How the monolithic NHS sells us short

It  would be utterly wrong to deny that the NHS has improved in the last decade, but ministers who boast it is the envy of the world should be made to study the latest European healthcare league table.

Not only are we languishing in mid-table mediocrity for overall performance, but in areas that really matter – cancer survival rates, waiting times for treatment, access to new drugs and hospital-acquired infections – we are near the bottom of the list of 31 countries.

Given that our annual health spending has doubled since 2002 to almost £100billion, these figures are shaming.

St Helier Hospital

St Helier Hospital

Even Estonia, which has a budget a quarter the size of ours, outperforms us.

If proof were needed that money poured into the health service since 1997 has not always been spent wisely, here it is.

Far too much has gone into bumping up the wages and gold-plated pensions of medical staff (particularly GPs, who have received huge increases for doing LESS work) and employing legions of bureaucrats to set facile targets, many of which are detrimental to patient care.

As the European Health Consumer Index report concludes, Britain’s health problems stem from the monolithic, centralised nature of the NHS. All the most efficient health services in Europe have a much better balance between private and public provision and between national and local delivery.

Until Britain achieves this balance and until the NHS is run for the benefit of its patients rather than its employees, this vast, inherently inefficient behemoth will continue to underperform in the European healthcare league.

A welcome reprieve

For years, the Mail has campaigned to save post offices, especially in rural areas.
For those who do not drive, and where local bus services are non-existent, they provide a focal point and the essential glue which binds village communities together.

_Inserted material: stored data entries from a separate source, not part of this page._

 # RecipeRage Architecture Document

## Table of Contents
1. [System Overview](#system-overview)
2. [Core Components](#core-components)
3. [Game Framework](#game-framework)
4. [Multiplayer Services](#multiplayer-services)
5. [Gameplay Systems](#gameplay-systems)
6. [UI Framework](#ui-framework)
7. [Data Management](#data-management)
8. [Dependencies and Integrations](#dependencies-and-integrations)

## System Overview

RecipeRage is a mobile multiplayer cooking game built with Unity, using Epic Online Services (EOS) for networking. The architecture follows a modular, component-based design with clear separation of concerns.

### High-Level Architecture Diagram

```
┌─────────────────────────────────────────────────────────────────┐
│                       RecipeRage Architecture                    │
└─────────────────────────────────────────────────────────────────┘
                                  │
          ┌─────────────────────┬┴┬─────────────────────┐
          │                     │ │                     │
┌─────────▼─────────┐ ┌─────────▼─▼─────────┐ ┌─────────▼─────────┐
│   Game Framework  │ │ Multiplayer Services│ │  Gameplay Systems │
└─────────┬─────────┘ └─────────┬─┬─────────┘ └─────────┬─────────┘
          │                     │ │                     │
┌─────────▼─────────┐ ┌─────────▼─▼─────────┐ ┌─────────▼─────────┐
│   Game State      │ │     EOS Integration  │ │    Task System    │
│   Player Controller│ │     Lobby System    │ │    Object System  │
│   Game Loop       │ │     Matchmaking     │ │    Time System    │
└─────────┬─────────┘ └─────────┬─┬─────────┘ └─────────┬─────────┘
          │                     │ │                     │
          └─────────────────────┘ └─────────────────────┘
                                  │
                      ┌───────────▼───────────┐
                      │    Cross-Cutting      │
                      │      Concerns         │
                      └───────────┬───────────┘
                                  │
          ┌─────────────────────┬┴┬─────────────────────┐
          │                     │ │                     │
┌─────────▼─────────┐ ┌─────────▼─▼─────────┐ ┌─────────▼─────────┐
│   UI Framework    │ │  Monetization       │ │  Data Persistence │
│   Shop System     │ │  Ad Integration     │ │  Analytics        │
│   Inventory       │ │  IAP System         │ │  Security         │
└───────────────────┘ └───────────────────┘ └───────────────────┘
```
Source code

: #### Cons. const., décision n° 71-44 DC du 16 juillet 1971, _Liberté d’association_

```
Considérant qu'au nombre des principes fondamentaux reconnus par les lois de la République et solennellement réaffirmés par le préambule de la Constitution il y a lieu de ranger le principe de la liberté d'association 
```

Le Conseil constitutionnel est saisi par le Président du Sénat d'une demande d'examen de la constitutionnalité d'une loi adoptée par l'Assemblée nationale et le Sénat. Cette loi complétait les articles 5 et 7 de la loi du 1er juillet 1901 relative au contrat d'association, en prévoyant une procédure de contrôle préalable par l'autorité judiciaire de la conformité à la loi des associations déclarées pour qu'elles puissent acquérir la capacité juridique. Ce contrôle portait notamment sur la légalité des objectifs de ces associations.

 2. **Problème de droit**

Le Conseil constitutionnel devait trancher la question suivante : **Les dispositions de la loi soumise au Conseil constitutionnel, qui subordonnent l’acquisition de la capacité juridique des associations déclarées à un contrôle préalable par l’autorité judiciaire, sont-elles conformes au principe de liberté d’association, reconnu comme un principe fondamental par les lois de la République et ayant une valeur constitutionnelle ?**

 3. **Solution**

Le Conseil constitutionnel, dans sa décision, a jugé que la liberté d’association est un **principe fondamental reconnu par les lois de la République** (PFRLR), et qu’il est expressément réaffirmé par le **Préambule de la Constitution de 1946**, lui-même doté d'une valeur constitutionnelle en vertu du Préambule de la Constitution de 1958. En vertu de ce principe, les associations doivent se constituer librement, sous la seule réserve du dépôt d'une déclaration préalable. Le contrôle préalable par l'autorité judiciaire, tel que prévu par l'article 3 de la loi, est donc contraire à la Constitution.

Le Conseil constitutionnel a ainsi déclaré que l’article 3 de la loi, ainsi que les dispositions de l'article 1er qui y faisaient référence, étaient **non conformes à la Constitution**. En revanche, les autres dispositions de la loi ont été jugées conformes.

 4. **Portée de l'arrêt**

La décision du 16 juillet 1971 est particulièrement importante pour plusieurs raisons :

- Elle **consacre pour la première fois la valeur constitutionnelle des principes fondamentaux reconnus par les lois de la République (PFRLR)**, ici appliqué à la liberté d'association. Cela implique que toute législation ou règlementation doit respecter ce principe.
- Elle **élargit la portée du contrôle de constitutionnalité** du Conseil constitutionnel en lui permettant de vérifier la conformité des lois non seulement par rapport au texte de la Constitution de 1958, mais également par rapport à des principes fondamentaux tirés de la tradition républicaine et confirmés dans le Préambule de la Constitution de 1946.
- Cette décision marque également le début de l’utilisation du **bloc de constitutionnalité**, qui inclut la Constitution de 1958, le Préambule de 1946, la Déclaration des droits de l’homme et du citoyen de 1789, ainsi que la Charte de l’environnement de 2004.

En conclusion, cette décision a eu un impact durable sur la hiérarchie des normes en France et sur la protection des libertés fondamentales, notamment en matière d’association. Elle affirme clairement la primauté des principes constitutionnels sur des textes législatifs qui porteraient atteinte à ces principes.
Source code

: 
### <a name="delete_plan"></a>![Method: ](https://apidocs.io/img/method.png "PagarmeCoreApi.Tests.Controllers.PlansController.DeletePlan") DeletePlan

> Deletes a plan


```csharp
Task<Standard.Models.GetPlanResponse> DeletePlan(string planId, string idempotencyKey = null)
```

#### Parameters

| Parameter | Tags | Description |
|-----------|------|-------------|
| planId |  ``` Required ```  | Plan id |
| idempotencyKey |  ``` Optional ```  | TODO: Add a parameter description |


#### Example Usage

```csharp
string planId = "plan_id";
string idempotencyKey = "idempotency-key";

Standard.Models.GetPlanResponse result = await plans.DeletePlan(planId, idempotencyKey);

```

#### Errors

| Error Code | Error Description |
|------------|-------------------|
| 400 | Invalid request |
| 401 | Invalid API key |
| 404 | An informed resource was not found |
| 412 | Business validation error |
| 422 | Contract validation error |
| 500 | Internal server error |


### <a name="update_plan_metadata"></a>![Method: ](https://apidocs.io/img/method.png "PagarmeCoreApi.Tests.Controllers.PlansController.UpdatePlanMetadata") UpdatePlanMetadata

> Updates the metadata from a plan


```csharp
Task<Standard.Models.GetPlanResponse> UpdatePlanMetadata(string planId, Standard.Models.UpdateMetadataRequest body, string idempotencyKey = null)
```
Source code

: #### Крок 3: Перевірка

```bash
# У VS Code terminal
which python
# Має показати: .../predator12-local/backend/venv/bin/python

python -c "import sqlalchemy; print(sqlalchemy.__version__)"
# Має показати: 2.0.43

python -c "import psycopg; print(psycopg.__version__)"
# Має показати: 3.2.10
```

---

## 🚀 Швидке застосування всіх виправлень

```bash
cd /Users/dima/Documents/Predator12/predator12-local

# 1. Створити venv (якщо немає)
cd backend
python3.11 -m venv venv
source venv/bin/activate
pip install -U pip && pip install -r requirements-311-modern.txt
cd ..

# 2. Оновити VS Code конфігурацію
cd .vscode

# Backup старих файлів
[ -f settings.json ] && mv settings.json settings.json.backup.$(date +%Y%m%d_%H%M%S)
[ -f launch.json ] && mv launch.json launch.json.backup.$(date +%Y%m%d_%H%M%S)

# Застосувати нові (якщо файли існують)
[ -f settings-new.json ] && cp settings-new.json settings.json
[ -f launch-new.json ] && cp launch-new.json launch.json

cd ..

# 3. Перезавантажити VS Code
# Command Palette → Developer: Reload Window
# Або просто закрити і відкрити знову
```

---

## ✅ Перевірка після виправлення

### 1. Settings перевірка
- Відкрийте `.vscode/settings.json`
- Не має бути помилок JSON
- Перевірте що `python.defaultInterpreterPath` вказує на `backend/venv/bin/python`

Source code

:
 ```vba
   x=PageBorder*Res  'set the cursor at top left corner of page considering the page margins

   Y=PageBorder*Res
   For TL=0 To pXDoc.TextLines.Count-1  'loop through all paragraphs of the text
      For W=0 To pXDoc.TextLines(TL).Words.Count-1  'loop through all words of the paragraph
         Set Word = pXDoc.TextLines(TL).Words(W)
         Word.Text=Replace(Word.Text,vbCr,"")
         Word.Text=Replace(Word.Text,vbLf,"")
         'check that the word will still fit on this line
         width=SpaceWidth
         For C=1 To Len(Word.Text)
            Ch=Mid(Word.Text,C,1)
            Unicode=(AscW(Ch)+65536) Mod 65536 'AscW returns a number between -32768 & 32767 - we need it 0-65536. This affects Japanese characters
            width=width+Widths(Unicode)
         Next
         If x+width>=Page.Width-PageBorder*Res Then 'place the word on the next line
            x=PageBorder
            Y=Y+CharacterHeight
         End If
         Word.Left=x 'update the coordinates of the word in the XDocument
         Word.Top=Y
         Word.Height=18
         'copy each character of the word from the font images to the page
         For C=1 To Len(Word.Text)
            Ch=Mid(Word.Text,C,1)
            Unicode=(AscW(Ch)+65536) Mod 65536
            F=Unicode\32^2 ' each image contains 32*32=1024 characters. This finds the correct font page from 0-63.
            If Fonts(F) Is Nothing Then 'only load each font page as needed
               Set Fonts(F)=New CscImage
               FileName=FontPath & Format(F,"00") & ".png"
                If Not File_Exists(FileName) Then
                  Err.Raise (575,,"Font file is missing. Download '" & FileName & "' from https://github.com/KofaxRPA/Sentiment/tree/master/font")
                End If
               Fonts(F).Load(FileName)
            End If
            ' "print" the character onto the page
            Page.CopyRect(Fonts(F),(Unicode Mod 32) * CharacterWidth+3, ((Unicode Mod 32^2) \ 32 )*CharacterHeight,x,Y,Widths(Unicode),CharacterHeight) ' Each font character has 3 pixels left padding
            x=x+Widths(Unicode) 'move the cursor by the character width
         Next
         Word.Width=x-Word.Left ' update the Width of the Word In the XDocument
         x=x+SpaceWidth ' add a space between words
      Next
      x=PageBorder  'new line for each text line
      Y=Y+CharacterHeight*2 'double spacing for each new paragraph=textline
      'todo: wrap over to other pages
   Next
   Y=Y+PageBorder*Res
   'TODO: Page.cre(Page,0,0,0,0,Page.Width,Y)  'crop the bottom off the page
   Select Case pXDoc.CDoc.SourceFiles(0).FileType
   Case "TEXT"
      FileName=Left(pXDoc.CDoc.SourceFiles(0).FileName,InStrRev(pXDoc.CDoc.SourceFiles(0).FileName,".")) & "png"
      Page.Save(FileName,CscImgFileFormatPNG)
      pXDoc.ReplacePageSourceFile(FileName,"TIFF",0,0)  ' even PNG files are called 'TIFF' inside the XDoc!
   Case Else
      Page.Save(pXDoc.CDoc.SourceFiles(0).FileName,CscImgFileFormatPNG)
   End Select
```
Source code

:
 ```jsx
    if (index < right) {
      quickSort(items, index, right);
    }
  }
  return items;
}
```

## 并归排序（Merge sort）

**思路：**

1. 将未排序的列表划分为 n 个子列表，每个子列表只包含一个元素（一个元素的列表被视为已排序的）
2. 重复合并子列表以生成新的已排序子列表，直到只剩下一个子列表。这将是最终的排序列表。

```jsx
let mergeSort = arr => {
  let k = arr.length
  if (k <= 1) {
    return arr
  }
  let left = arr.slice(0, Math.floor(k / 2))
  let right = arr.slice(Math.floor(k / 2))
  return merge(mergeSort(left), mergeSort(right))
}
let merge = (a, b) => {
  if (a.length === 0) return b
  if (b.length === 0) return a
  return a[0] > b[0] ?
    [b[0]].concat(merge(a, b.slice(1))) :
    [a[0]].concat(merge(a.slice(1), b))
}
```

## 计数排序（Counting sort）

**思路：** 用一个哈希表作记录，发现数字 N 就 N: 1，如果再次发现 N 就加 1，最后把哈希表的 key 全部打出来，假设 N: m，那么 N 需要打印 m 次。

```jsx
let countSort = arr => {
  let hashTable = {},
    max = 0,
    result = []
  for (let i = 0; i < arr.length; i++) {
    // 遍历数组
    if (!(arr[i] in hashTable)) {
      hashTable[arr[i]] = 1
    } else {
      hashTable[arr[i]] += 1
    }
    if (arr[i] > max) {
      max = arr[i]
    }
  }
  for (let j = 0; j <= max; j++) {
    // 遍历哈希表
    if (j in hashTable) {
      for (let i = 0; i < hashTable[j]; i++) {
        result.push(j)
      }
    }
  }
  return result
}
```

This is why we have been so passionately opposed to the short-sighted closure
programme which has seen 5,000 of our 19,000 post offices disappear under Labour and another 2,500 about to go.

The decision yesterday to renew the key contract, which allows post offices to pay
pensions and benefits, is to be welcomed.

Had the contract gone to a rival, another 3,000 post offices could have vanished. It’s been reported that this latest move was in part down to the intervention of new Business Secretary Lord Mandelson.

If true, we salute him but warn the nation’s sub-postmasters: if the minister, whose love of money is only equalled by lack of judgment in his own affairs, comes visiting, do keep a close eye on the till!

Charles at 60

On his 50th birthday, the Prince of Wales’s reputation was at its lowest ebb and there
were genuine doubts about whether the monarchy would survive after the Queen.

The vitriolic ‘War of the Waleses’ ended with Diana’s death and her public beatification, his affair with Camilla brought widespread condemnation and he was seen as an aloof parent. He appeared consumed with self-pity.

Ten years on, Prince Charles, if not a totally contented man, seems to have
attained a degree of equanimity and focus in his life.

He has deservedly received many plaudits for his diligent charity work. His criticisms of hideous modern architecture and genetically modified food and his ultra ‘green’ views on the environment – once seen as cranky and eccentric – are now mainstream.

On his 60th birthday, we wish him the very best of health and happiness.